Single by Duane Eddy

from the album Dance with the Guitar Man
- B-side: "Stretchin' Out"
- Released: September 15, 1962
- Genre: Rockabilly
- Length: 2:36
- Label: RCA Victor
- Songwriters: Duane Eddy, Lee Hazlewood
- Producer: Lee Hazlewood

Duane Eddy singles chronology
| "The Ballad of Paladin" (1962) | "(Dance with the) Guitar Man" (1962) | "Boss Guitar" (1963) |

= (Dance with the) Guitar Man =

"(Dance with the) Guitar Man" is a song written by Duane Eddy and Lee Hazlewood and performed by Eddy, featuring vocals by The Blossoms (as The Rebelettes). The song was produced by Lee Hazlewood. It was arranged by Anita Kerr.
The song appeared on his 1963 album, Dance with the Guitar Man.
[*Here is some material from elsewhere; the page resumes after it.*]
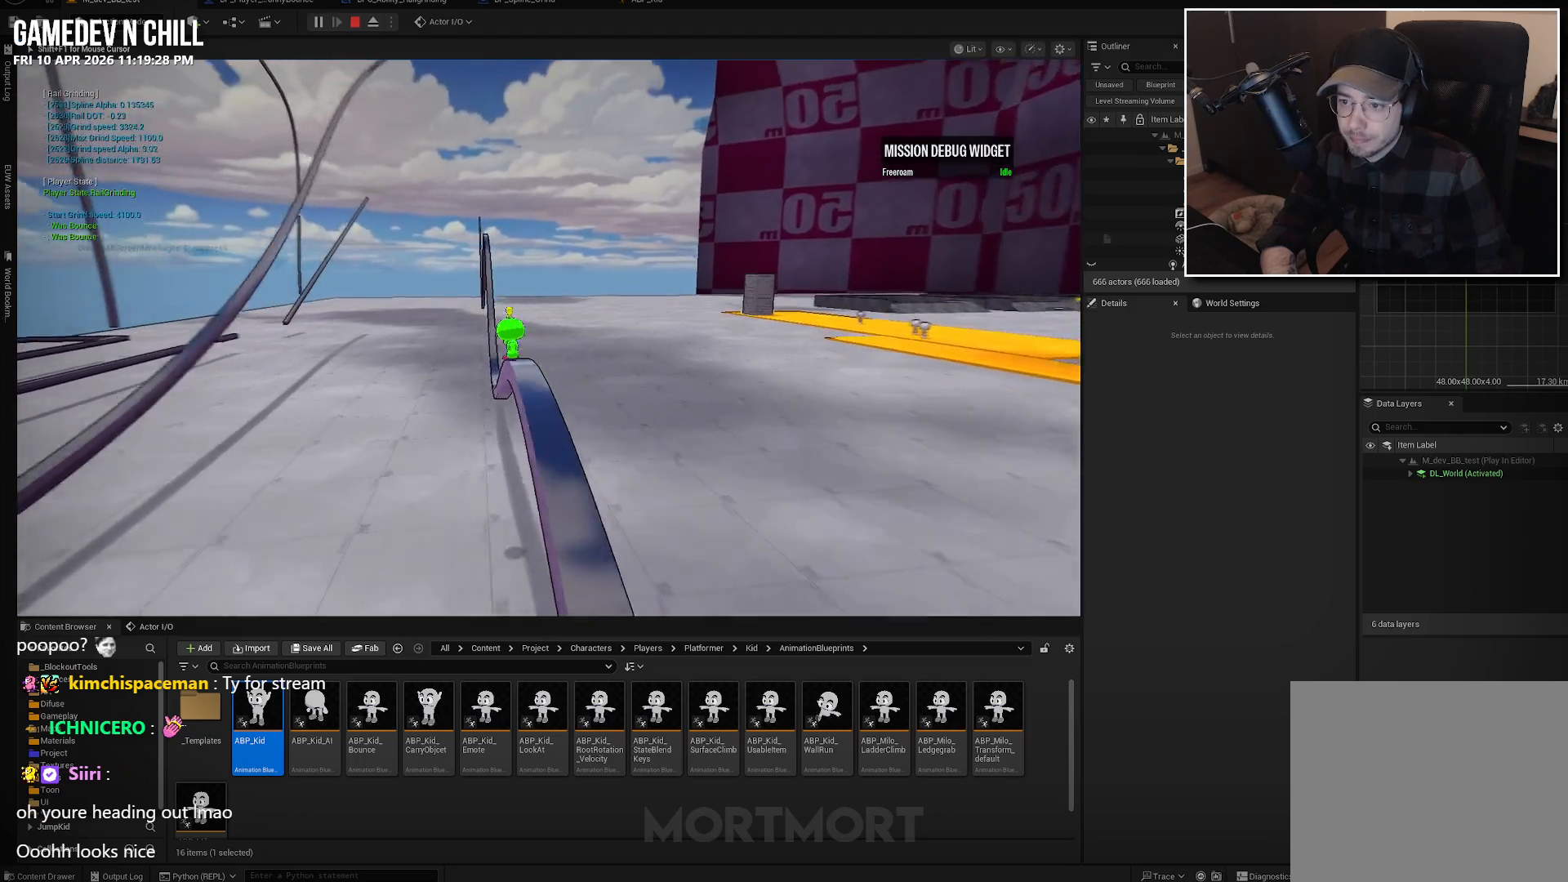
Gameplay with a controller (Xbox layout); each line is a JSON object with the inputs held at the frame after it. "events" lists button and stick changes between this image and that frame as [ms after this image, input, new state], when the widget could be followed in between.
{"buttons": [], "left_stick": "up", "right_stick": "center", "events": []}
It was recorded at the RCA Nashville Sound Studio in Nashville, Tennessee.

==Chart performance==
"Dance with the Guitar Man" song reached #4 on the UK Singles Chart, #2 in Canada, #12 on the Billboard Hot 100, and #3 in Norway in 1962.

==Other Versions==
- The Tremeloes released a version of the song in 1963.